Using standards as you collect your data will help you and any future researchers trying to make sense of your data. Data standards are specific to particular type of experiment or field of study. They can define: 

  • What data to collect. Are there specific metadata or variables you need to record? 
  • How to represent that data. What variable name structure should you use?
  • What vocabulary to use. Is there a controlled vocabulary or ontology relevant to your needs?
  • Hw to communicate the data. Should a particular data model be used to transmit the information? 

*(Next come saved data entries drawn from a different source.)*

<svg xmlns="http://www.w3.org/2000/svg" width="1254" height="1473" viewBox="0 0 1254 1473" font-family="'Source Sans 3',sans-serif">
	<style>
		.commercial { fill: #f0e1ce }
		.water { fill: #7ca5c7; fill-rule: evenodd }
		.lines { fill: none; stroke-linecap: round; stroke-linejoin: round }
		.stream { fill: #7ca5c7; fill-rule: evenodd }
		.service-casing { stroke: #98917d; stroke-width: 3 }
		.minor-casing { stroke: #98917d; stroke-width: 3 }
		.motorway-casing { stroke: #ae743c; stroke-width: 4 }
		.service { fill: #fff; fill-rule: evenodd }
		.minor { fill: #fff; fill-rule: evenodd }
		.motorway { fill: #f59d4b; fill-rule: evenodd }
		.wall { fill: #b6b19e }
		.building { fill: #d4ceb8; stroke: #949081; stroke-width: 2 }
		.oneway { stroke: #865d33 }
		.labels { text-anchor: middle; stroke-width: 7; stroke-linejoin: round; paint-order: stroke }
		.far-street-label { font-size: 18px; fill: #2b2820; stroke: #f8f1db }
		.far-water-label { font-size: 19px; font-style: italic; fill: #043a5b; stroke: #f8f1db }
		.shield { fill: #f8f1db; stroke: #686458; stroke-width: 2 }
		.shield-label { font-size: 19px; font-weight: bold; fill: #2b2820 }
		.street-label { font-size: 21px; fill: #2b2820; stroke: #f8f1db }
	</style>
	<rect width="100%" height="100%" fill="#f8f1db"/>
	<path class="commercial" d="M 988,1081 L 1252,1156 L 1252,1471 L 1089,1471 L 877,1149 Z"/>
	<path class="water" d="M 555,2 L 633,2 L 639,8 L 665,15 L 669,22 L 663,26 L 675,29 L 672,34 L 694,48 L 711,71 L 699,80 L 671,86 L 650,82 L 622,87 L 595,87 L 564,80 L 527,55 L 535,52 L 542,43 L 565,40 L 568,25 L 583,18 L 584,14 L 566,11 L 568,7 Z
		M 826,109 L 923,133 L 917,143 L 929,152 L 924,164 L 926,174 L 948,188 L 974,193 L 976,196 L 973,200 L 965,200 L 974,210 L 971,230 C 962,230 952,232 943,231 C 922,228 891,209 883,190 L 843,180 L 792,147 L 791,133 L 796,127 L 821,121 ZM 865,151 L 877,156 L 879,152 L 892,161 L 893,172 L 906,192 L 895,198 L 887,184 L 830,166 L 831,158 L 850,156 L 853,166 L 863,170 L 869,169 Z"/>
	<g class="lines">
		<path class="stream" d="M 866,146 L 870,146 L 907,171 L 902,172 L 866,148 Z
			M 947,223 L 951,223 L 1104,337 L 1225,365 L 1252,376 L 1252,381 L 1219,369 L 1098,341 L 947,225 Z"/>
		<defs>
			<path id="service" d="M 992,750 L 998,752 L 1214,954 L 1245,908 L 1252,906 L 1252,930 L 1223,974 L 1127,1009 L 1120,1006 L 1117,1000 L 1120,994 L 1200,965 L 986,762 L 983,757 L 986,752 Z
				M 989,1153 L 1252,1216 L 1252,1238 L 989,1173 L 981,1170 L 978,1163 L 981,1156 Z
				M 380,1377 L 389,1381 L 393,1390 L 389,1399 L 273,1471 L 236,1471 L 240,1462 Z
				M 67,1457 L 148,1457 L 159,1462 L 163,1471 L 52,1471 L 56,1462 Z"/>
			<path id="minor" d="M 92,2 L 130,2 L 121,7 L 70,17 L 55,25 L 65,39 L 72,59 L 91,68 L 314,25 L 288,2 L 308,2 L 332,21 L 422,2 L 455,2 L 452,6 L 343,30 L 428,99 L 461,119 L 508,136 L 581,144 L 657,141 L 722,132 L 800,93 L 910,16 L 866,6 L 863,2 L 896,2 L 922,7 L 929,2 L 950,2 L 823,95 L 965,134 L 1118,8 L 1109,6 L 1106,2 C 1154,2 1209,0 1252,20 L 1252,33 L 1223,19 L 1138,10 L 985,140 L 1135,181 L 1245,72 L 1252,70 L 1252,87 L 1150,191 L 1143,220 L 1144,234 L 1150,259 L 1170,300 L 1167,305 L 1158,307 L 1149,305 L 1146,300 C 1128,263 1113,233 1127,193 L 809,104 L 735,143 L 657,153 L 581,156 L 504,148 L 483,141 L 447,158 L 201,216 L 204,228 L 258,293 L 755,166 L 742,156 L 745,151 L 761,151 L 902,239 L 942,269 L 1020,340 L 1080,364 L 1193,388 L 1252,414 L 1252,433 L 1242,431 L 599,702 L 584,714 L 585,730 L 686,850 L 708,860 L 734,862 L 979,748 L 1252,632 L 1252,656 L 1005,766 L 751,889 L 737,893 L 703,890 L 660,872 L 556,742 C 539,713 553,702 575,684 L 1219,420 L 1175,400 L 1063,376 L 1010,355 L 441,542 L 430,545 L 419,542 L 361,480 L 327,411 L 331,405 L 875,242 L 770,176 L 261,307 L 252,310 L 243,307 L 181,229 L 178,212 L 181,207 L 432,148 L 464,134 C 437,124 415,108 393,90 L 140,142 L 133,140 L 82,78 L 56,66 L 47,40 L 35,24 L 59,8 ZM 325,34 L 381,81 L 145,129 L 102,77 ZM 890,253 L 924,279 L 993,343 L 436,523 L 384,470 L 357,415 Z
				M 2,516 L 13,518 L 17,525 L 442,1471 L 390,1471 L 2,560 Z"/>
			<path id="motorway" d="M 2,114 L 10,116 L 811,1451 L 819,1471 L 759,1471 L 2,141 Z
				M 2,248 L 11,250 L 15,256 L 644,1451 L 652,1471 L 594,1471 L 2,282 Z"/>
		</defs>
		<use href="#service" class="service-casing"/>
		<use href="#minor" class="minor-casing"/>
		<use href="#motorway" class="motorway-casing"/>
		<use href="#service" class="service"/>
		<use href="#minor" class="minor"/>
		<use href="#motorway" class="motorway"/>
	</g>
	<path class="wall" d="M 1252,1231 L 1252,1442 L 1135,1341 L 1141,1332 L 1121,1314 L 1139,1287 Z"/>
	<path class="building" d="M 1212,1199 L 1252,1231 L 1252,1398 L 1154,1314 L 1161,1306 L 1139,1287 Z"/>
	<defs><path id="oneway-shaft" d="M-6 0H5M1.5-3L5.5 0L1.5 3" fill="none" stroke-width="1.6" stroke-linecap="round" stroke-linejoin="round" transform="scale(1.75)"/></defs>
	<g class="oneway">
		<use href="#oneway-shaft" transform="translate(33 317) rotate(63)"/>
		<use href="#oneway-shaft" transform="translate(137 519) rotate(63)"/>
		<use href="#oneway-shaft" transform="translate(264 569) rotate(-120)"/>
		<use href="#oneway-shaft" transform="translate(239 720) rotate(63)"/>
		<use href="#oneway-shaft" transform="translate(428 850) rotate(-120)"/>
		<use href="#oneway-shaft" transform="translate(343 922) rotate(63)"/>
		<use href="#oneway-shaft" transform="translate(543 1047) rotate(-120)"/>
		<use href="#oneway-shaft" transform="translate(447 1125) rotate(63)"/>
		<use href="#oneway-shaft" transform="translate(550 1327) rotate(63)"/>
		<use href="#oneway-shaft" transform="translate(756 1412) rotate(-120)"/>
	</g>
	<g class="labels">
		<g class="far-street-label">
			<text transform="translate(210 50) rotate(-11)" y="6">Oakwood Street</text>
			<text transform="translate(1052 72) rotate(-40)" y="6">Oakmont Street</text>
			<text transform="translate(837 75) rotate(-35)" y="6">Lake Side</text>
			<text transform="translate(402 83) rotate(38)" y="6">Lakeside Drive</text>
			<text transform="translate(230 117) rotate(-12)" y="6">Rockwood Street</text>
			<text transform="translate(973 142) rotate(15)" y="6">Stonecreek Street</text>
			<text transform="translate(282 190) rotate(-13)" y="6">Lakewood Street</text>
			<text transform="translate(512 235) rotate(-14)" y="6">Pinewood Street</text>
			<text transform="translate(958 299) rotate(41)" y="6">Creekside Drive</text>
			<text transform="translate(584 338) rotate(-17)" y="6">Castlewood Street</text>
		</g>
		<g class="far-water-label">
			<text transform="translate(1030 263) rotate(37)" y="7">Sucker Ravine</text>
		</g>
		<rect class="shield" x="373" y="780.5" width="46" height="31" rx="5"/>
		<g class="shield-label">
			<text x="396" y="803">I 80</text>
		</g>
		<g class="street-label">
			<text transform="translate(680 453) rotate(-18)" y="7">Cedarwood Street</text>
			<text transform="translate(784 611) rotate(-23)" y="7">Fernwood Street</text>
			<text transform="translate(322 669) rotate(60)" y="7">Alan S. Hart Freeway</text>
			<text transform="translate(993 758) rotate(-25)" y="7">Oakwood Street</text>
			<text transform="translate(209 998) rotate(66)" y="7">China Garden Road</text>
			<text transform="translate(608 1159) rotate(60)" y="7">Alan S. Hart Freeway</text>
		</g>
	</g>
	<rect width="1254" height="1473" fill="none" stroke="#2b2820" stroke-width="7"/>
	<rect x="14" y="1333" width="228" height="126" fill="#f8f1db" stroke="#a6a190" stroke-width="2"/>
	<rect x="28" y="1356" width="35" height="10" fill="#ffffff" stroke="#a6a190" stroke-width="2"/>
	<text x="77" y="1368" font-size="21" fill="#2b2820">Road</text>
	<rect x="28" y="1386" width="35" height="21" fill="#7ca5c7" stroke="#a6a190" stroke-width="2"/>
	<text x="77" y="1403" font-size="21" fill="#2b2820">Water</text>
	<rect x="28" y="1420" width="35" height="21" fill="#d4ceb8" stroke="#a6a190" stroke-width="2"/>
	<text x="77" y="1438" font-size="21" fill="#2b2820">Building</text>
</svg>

A standard can involve any of all of these components. There is no standard for standards, and many thousands of data standards have been developed. Unless a standard is used by others in the field, it has very limited utility—so when determining whether to use a particular standard, always find out if a particular standard has widespread support or is, for example, just used by the lab that developed it. 

Where to find standards

Lab Notebooks

Electronic lab notebooks can help provide infrastructure for organizing and managing your data. There are many different lab notebooks on the market, all with different affordances. What works for one researcher or lab may not work for another: Harvard Medical School has developed an expansive comparison grid to help you evaluate lab notebooks.